O segundo, ser em tempo real, leva à necessidade de uma transmissão de dados robusta, rápida, estável e segura, que pressupõem serviço diferenciado e longe da realidade de uma parte esmagadora da sociedade mundial, assim como no Brasil, que não têm acesso a equipamentos, infraestrutura e recurso financeiro para custear esses recursos tecnológicos.

O terceiro, se refere à redução a termo e traz questões práticas muito sérias, pois é comum o advogado solicitar a retificação da ata ou que faça constar algo relevante ao regular andamento do processo, violação de direito do cliente ou ponto relevante para apreciação do julgador ou dos revisores da decisão. Um expediente comum de proteção dos direitos do assistido (as partes, autor e réu), bem como das prerrogativas do advogado, é a recusa de assinatura da ata, o que pode ser deliberadamente dispensada para enfraquecer essas garantias.

Some-se a isso a questão de o juiz proferir sentença caso o demandando (réu) se recuse a participar da tentativa de conciliação não presencial, tal como já se observava antes, quando o juiz é autorizado a proferir a sentença se o demandado não comparecer à conciliação.

Obviamente, não se trata da mesma coisa. Não comparecer à conciliação presencial pressupõe descaso; na hipótese da audiência virtual, podem advir de questões técnicas e de infraestrutura e penalizar a parte é transferir do Estado Juiz para o cidadão o ônus de manter esses aspectos. Por isso, não pode ser de forma impositiva sem que o Judiciário forneça os meios de acesso.

Quando falta luz no fórum ou quando “o sistema cai”, não há consequências que penalizem as partes, mas se por uma condição social o réu não puder sair de casa em uma comunidade conflagrada ou isolada por questões como enchentes ou falta de transporte público, se o fornecimento de energia no local em que a parte tenha acesso à audiência remota (lan house, em casa, no escritório de seu patrono etc.), disso tudo, poderá advir injustas consequências e limitação ao acesso à Justiça.

* INSTRUÇÕES:
1. Copie do trecho a passagem que vai de "Some-se a isso" a "comparecer à conciliação.".
2. Indique se cada afirmação a seguir está de acordo com o trecho, respondendo sim ou não e citando literalmente as palavras do trecho que decidem a questão:
(a) O juiz é autorizado a proferir sentença se o demandado não comparecer à conciliação.
(b) A ausência na audiência virtual pressupõe descaso, assim como na conciliação presencial.
(c) A recusa de assinatura da ata é um expediente de proteção dos direitos do assistido.
3. Relacione todas as características que o trecho atribui à transmissão de dados exigida pela realização em tempo real.
Os dados apresentados não têm qualquer relação com as tarefas.

* EXTRATO DOS DADOS:
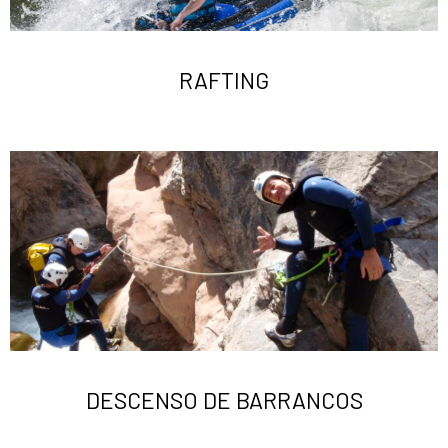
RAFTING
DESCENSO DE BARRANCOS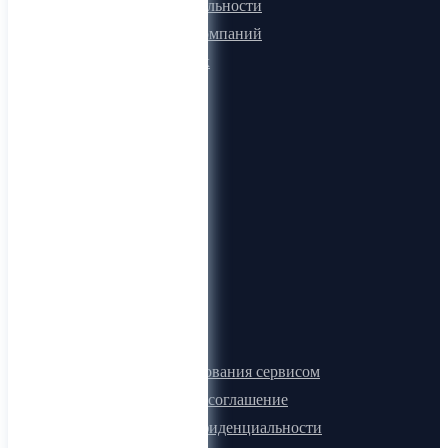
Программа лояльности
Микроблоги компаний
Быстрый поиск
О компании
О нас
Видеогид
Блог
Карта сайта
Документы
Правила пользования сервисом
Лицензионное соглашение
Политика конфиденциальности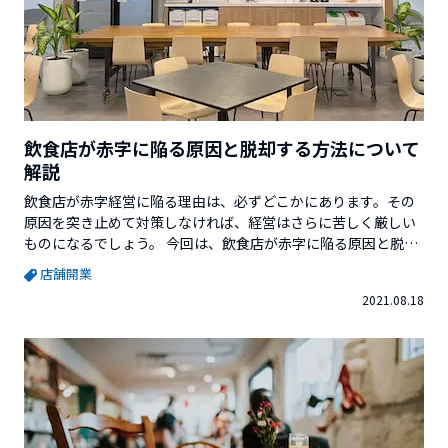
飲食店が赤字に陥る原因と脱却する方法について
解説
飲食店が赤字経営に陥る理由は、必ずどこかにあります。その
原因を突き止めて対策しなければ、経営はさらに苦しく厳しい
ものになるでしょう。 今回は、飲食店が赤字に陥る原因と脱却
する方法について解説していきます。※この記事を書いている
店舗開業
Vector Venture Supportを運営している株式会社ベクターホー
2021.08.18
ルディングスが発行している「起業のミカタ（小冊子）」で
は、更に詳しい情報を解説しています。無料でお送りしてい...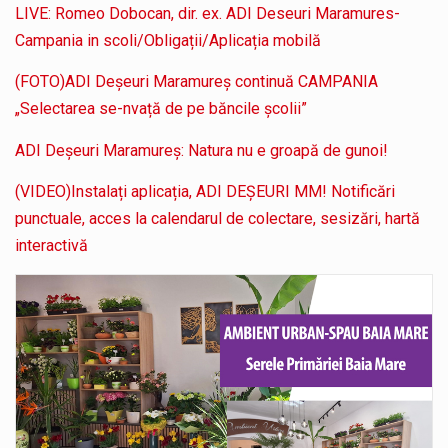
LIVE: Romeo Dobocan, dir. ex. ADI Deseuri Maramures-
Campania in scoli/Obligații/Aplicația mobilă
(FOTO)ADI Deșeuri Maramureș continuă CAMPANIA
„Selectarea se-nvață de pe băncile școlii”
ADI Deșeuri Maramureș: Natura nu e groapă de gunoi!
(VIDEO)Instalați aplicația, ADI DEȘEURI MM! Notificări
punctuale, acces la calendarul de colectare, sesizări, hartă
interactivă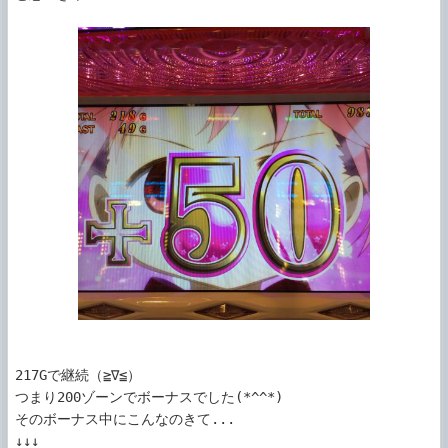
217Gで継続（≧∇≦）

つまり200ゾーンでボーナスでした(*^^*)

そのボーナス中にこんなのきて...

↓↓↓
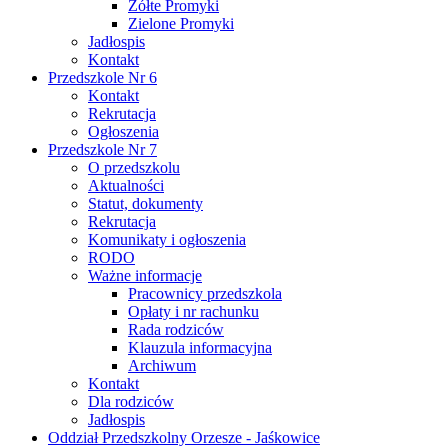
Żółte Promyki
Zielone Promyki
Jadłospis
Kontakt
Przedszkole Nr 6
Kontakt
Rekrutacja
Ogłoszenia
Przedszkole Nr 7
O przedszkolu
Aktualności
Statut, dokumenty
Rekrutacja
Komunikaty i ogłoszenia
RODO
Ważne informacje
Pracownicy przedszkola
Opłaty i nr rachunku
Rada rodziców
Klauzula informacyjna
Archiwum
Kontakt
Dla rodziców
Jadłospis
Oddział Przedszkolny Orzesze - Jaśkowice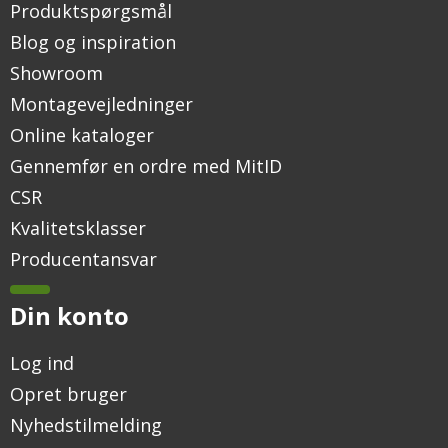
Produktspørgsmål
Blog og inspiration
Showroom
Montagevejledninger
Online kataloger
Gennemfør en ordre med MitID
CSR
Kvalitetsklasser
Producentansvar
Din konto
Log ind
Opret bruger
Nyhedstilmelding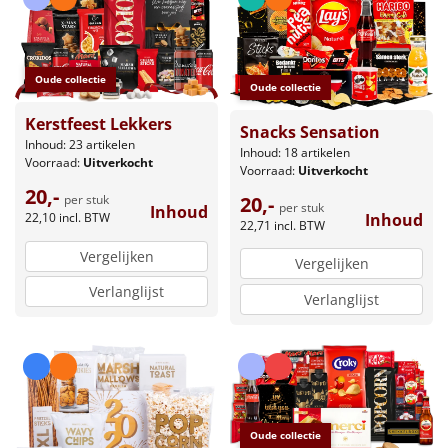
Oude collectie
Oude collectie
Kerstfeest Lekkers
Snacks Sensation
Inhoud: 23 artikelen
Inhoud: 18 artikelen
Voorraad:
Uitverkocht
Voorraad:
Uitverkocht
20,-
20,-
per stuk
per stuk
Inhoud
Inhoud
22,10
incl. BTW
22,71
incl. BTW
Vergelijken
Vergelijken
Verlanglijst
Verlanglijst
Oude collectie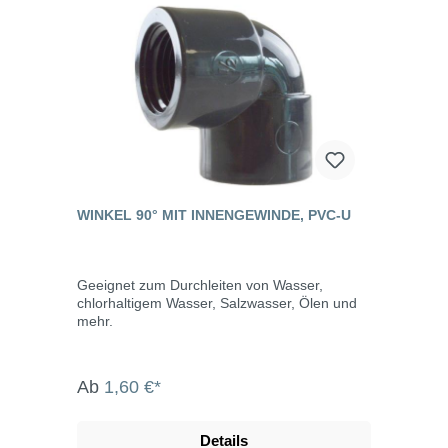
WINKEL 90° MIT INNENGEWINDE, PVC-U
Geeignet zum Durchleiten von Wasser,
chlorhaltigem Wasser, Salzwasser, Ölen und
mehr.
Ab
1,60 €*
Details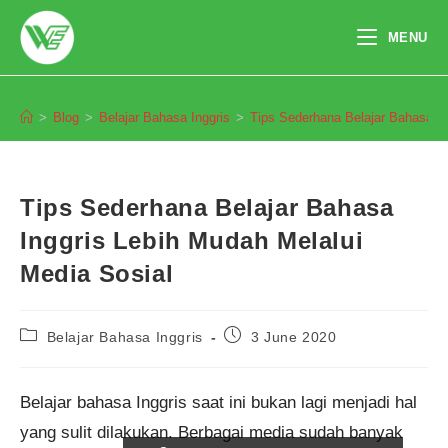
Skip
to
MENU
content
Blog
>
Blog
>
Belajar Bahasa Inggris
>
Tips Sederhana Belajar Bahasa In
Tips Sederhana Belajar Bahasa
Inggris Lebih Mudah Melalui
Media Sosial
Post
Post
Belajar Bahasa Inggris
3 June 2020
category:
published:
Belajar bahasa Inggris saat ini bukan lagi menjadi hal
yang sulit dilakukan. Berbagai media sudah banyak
---
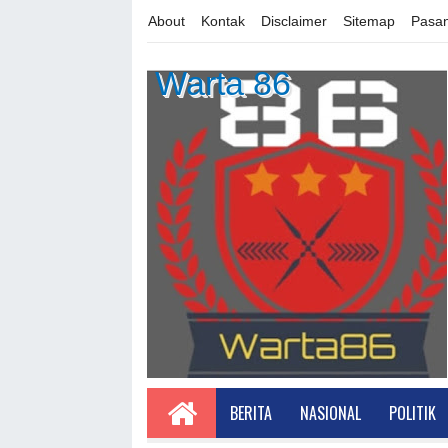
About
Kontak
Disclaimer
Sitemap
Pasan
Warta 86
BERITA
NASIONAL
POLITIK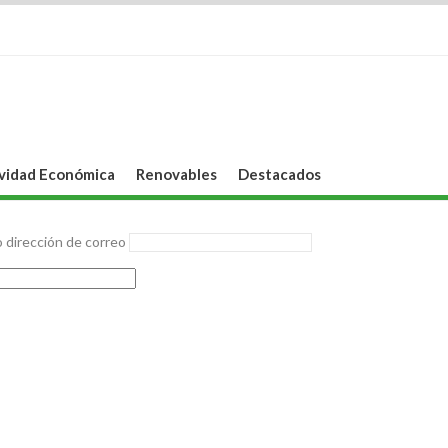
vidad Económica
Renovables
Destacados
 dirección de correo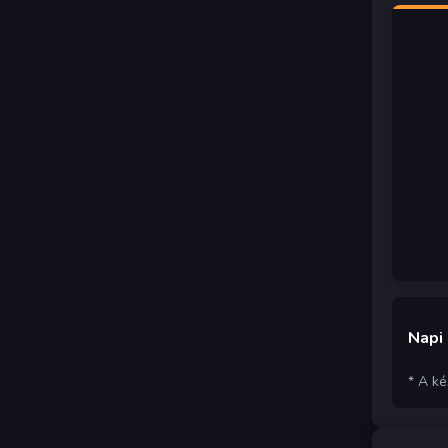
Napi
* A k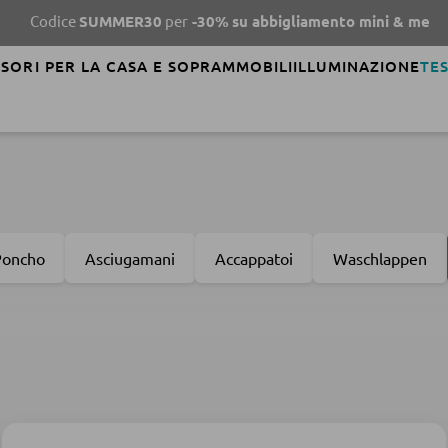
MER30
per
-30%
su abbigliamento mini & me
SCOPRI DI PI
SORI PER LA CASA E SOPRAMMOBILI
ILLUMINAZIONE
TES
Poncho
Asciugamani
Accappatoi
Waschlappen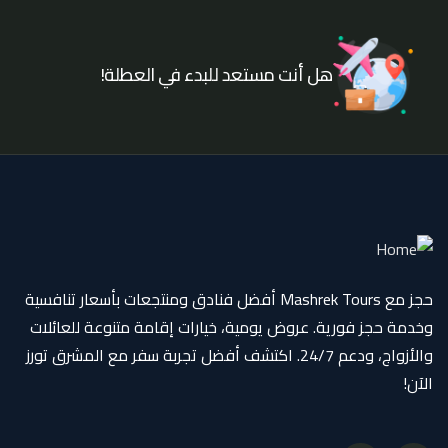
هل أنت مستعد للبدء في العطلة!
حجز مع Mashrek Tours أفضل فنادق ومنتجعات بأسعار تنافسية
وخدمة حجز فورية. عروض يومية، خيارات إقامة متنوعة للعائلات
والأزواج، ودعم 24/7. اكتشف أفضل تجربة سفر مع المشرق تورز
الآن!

* RESPOSTAS POR TAREFA:
1.
Some-se a isso a questão de o juiz proferir sentença caso o demandando (réu) se recuse a participar da tentativa de conciliação não presencial, tal como já se observava antes, quando o juiz é autorizado a proferir a sentença se o demandado não comparecer à conciliação.

2.
(a) Sim: "quando o juiz é autorizado a proferir a sentença se o demandado não comparecer à conciliação."
(b) Não: "Não comparecer à conciliação presencial pressupõe descaso; na hipótese da audiência virtual, podem advir de questões técnicas e de infraestrutura".
(c) Sim: "Um expediente comum de proteção dos direitos do assistido (as partes, autor e réu), bem como das prerrogativas do advogado, é a recusa de assinatura da ata".

3. Robusta, rápida, estável e segura.